Und zwar so lange nicht, bis die Klage des Bundes für Umwelt und Naturschutz Deutschland (BUND) beim Mannheimer Verwaltungsgerichtshof (VGH) gegen die Rechtmäßigkeit des ausgewiesenen Baugebiets nicht entschieden ist. Der BUND und die Streuobstwiesen-Initiative befürchten, dass mit der Fällung von Bäumen unwiederbringlich wertvolle Naturräume verloren gehen.
Die Normenkontrollklage des BUND gegen die Rechtmäßigkeit des beschlossenen Baugebiets ist noch nicht entschieden. Und eine sogenannte und von der Naturschutzorganisation beantragte Zwischenverfügung im Rahmen einer vorläufigen Anordnung, die Fällung zu untersagen bis die Rechtmäßigkeit des Bebauungsplans auf juristischer Ebene entschieden ist, kann der VGH nach eigener Aussage nicht erlassen.
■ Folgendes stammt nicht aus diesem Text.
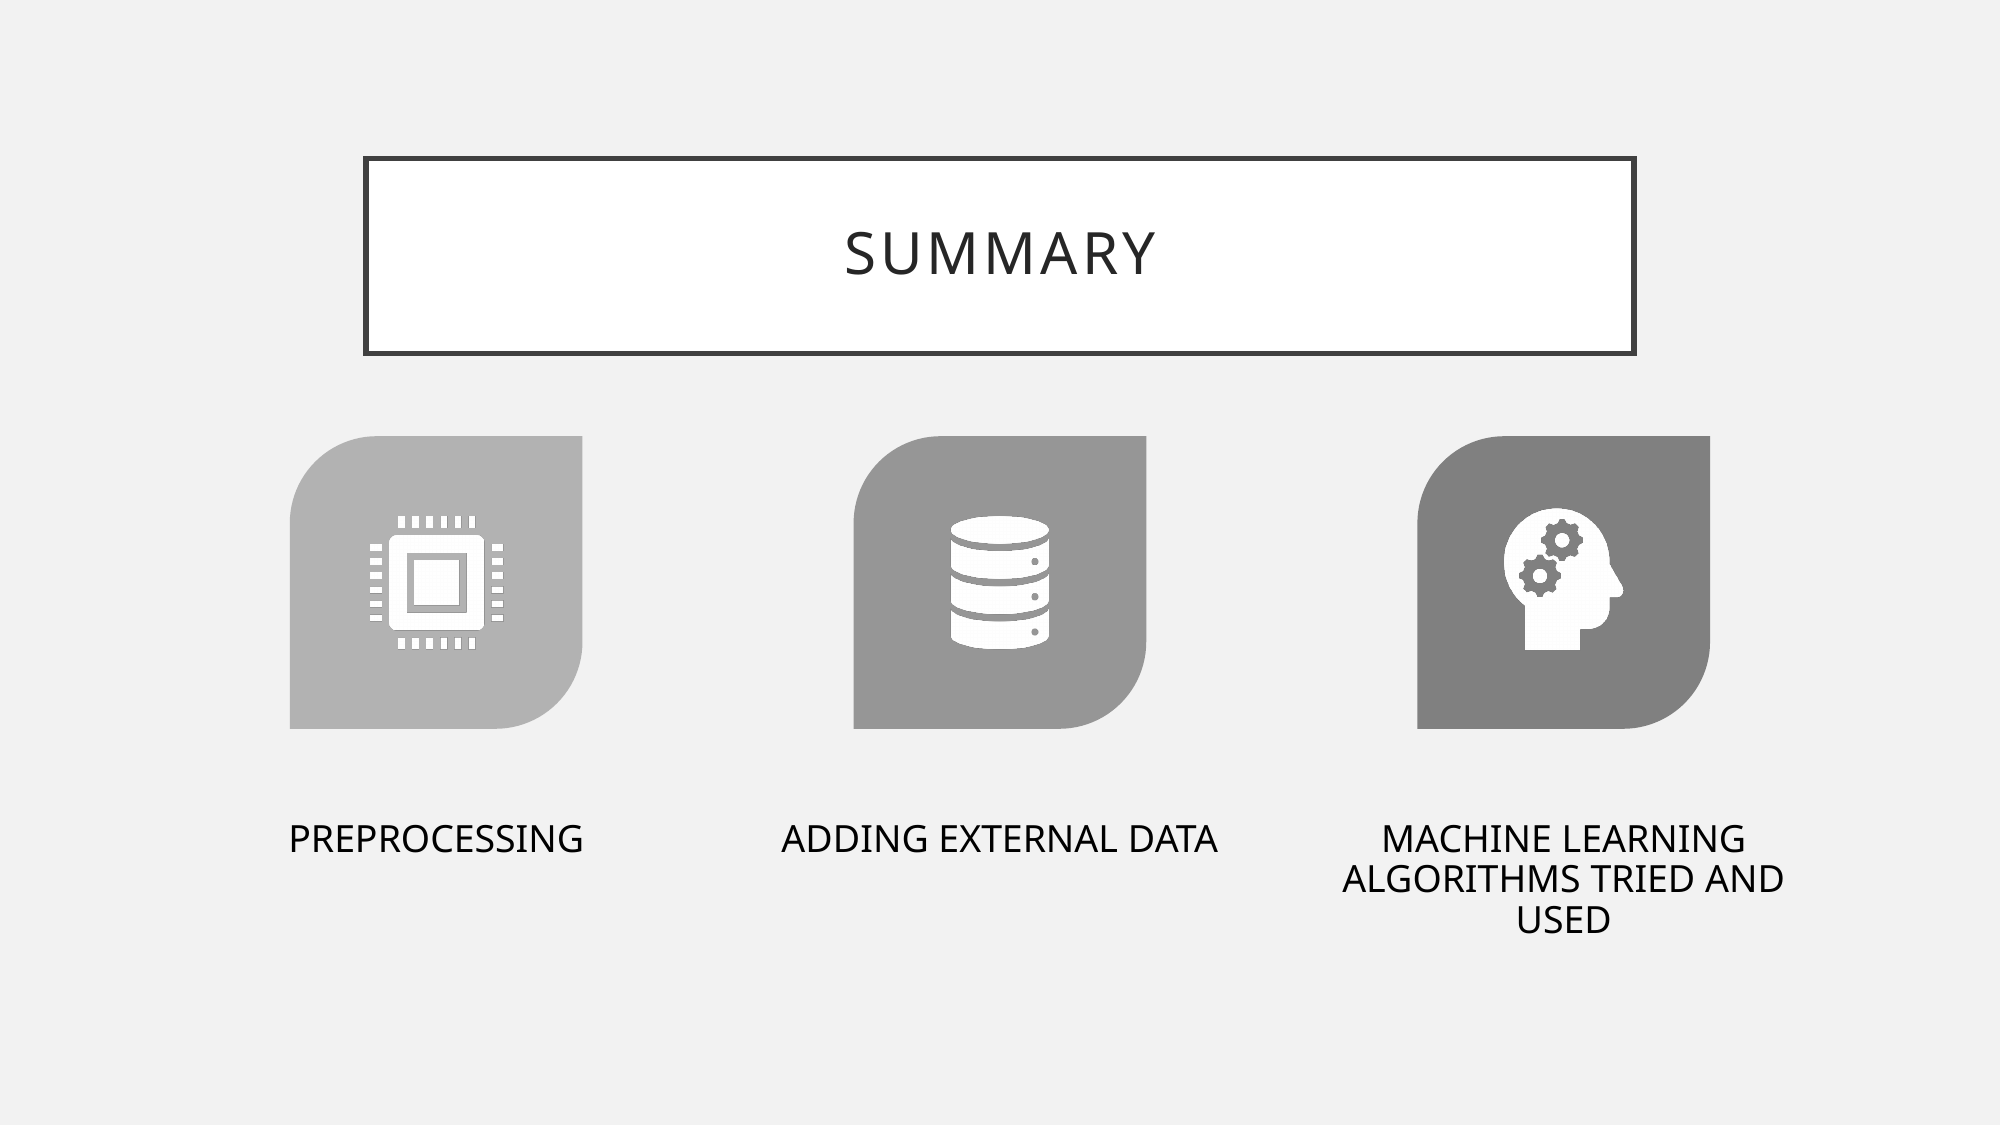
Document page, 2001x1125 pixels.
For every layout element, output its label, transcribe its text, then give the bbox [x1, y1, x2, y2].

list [158, 432, 1842, 942]
title Summary [363, 156, 1637, 356]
Mit Transparenten und roten Luftballons bäumen sich die Gaiberger Streuobstschützer gegen die geplanten Rodungen am westlichen Ortsrand auf. Fotos: AlexNatürlich gibt es für die Gemeinde Gaiberg Sachzwänge. Wenn diese nach Aussage der Initiative angekündigt habe, dass ab Februar Baumfällungen auf der Fläche möglich wären, dann liegt das auch daran, dass ab März wegen Vogelschutzbestimmungen keine Baumfällungen mehr möglich sind. Die Gemeinde würde damit bei der Entwicklung der Fläche wesentlich an Zeit verlieren. Die Streuobstinitiative treibt denn auch die Angst um. Die Angst, dass schon heute im Morgengrauen mit dem Roden begonnen wird und vollendete Tatsachen geschaffen werden, bevor der VGH überhaupt entschieden hat.
"Verantwortung = Warten!" ist auf einem der aufgebauten Transparente zu lesen. Härter gegen Gaibergs Bürgermeisterin Petra Müller-Vogel formuliert ist ein zweites: "BUND klagt, Müller-V. fällt". Valeska Koller-van Delden von den Streuobstschützern zieht einen Vergleich mit Bundesverkehrsminister Andreas Scheuer, der seine Pkw-Maut unbedingt hatte durchsetzen wollen und dann vom Europäischen Gerichtshof auf harsche Weise zurückgepfiffen wurde. "Der Schuss", so sagt sie mit Blick auf den VGH, "kann auch nach hinten losgehen."
Die derart kritisierte Rathauschefin Müller-Vogel verwies auf telefonische Nachfrage auf die gemeindliche Mitteilung. Die war am späten Nachmittag auf der Gemeindehomepage aufgetaucht.